Given passage:
Pakistan has been soaked by torrential rains for almost a week and more is anticipated to come. Most of the country is under water, from Islamabad to Karachi near the sea. Casualties have exceeded 1,300 dead, with 14 million people adversely affected and in need of shelter, food, and supplies.
"The extremes of rainfall are getting heavier and are entirely consistent with climate change predictions," said Helen Chivers, a spokeswoman with the Met Office, in the UK.
China is still shoveling out from under major mudslides in that country, launched by record rain, which has killed over 300 people.
Parts of Australia, still suffers from a decade long drought that has been labeled “the big dry”.
Eastern areas of the United States, was scorching under a record heat wave for several weeks in July.
New York Mayor Bloomberg warned that heat exhaustion was a real concern and ordered cooling centers to be set up around the city.
A report derived from an array of independent data sources was released in July by NOAA and says in part:
If the land surface records were systematically flawed and the globe had not really warmed, then it would be almost impossible to explain the concurrent changes in this wide range of indicators produced by many independent groups. The warming of the climate system is unequivocal.
The greenhouse gases most likely responsible for that warming, such as carbon dioxide, continue to accumulate in the lower atmosphere.
Without a change in direction, some experts warn the human race could become extinct in 100 years.

Dataset excerpt:

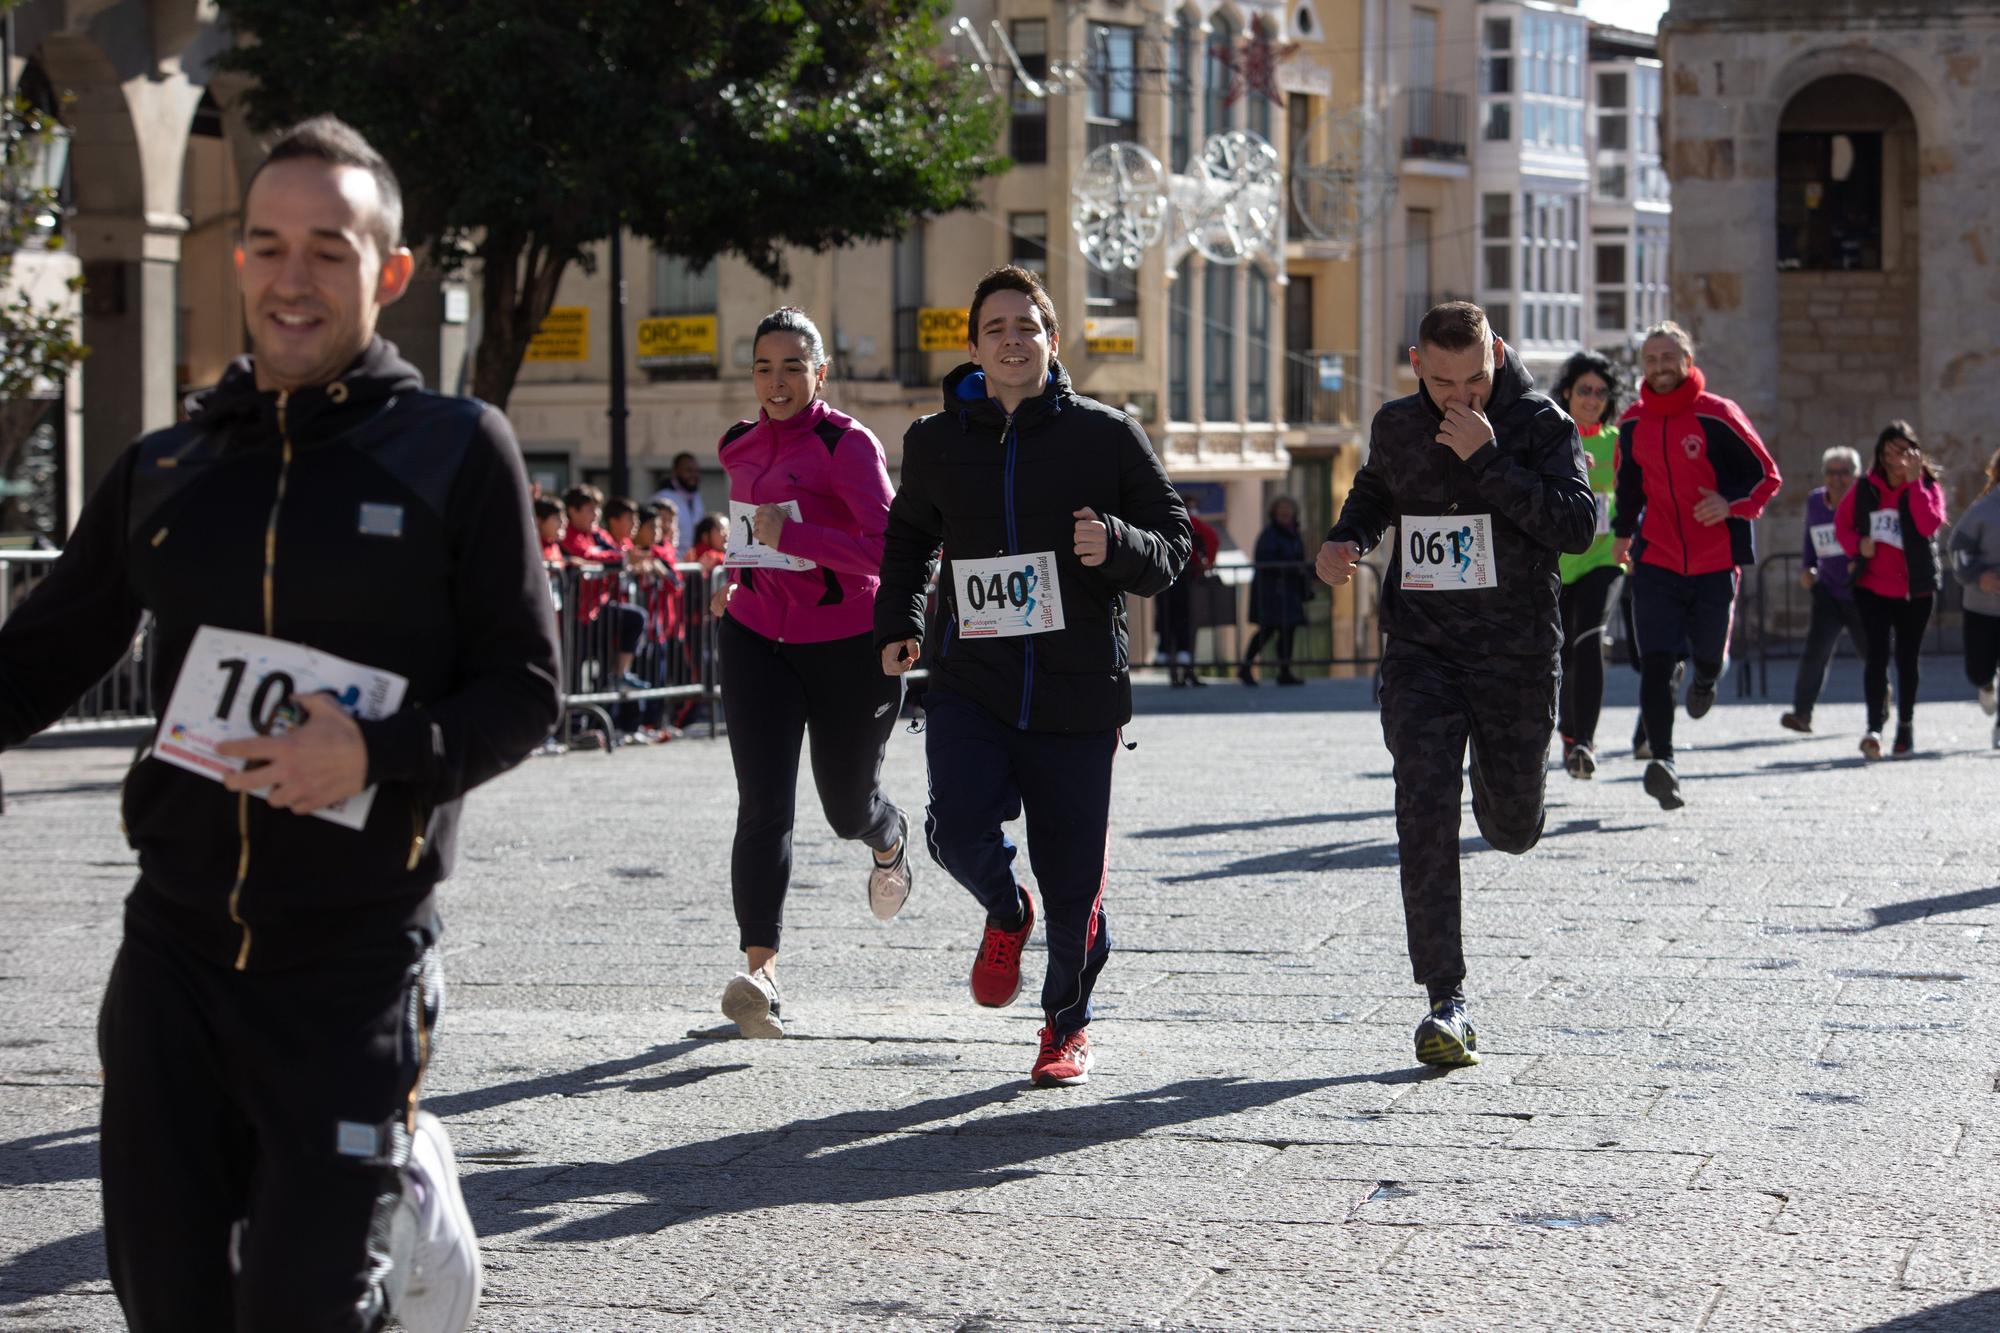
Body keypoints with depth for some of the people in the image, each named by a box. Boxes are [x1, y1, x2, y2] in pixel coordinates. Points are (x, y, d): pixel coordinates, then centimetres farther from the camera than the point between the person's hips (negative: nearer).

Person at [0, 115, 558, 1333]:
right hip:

Instructions for the task:
Can you retype the section of the extreme weather passage starting with "A report derived" and going on through "in 100 years."?

Task solution:
A report derived from an array of independent data sources was released in July by NOAA and says in part:
If the land surface records were systematically flawed and the globe had not really warmed, then it would be almost impossible to explain the concurrent changes in this wide range of indicators produced by many independent groups. The warming of the climate system is unequivocal.
The greenhouse gases most likely responsible for that warming, such as carbon dioxide, continue to accumulate in the lower atmosphere.
Without a change in direction, some experts warn the human race could become extinct in 100 years.